A Deputada Erica Malunguinho foi acionada pela Co-Vereadora Carolina Iara sobre o caso, diante da competência estadual, e irá enviar um ofício à Secretaria Estadual de Saúde e ao Hospital Maternidade Estadual Leonor Mendes de Barros para apuração do caso.

“O movimento de mulheres negras vem há décadas denunciando como as mulheres negras são as principais vítimas de violência obstétrica e não podemos esquecer que o Estado Brasileiro já foi condenado pela Corte Interamericana de Direitos Humanos no Caso Allyne Pimentel vs Brasil, que também envolveu racismo e violência obstétrica”, afirma a nota oficial da parlamentar.

Posicionamento

A Alma Preta Jornalismo entrou em contato com o Hospital Maternidade Estadual Leonor Mendes de Barros para repercutir as informações, bem como com a Secretaria Estadual de Saúde (SES) do Estado de São Paulo.

Por meio de nota, a SES afirma que “não procedem as informações pontuadas pela reportagem” e que o Hospital Leonor Mendes de Barros “é referência para gestações de alto risco, incluindo gestantes e parturientes portadoras do vírus HIV e segue todos os protocolos de humanização e de atendimento pré-parto, parto e pós-parto estabelecidos pelo SUS”.
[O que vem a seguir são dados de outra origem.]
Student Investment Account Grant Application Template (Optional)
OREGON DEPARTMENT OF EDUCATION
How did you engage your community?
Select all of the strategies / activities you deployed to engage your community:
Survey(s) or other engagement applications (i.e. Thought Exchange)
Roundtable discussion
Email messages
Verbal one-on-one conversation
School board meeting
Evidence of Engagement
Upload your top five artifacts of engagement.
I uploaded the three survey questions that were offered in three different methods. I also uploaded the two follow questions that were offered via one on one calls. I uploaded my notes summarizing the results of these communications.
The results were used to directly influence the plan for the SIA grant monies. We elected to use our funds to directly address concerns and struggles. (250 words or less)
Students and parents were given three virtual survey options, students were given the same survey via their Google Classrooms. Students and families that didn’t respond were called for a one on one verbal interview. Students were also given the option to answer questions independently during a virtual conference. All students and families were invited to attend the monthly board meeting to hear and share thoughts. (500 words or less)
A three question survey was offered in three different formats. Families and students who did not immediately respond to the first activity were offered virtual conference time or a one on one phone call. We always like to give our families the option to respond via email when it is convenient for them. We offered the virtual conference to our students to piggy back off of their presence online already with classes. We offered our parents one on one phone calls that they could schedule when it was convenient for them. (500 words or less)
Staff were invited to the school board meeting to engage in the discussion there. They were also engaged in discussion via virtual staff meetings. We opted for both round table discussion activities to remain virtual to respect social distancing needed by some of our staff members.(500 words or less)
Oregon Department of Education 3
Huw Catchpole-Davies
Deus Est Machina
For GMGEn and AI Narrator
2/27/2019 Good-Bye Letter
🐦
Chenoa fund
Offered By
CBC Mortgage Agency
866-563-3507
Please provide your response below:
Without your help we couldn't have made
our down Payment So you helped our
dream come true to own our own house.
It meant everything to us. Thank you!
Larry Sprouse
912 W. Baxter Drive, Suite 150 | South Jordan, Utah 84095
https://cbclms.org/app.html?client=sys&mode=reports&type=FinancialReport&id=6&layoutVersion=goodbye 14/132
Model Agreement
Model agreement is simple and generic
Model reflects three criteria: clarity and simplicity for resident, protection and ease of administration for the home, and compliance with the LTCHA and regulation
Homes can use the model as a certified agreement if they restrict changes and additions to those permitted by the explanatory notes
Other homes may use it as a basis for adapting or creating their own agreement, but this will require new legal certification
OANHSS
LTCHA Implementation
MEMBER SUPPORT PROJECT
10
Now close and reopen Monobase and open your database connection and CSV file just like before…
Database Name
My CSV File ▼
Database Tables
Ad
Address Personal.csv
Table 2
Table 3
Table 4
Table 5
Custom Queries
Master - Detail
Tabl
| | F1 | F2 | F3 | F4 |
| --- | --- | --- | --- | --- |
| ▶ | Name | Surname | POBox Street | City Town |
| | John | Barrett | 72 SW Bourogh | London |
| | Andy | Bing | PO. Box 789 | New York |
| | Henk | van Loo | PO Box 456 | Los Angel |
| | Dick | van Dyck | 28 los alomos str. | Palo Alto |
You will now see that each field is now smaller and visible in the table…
Segundo a Secretaria, o hospital acolheu Jéssica no dia 28 de março e seguiu todos os protocolos, com registro de informação sorológica e novos testes de sífilis e HIV e administração dos medicamentos indicados pelo Ministério da Saúde no prazo previsto. Após o parto, a recém-nascida também teria sido submetida ao exame de hemograma completo e exame para carga viral para HIV, além de receber os medicamentos adequados para seu caso.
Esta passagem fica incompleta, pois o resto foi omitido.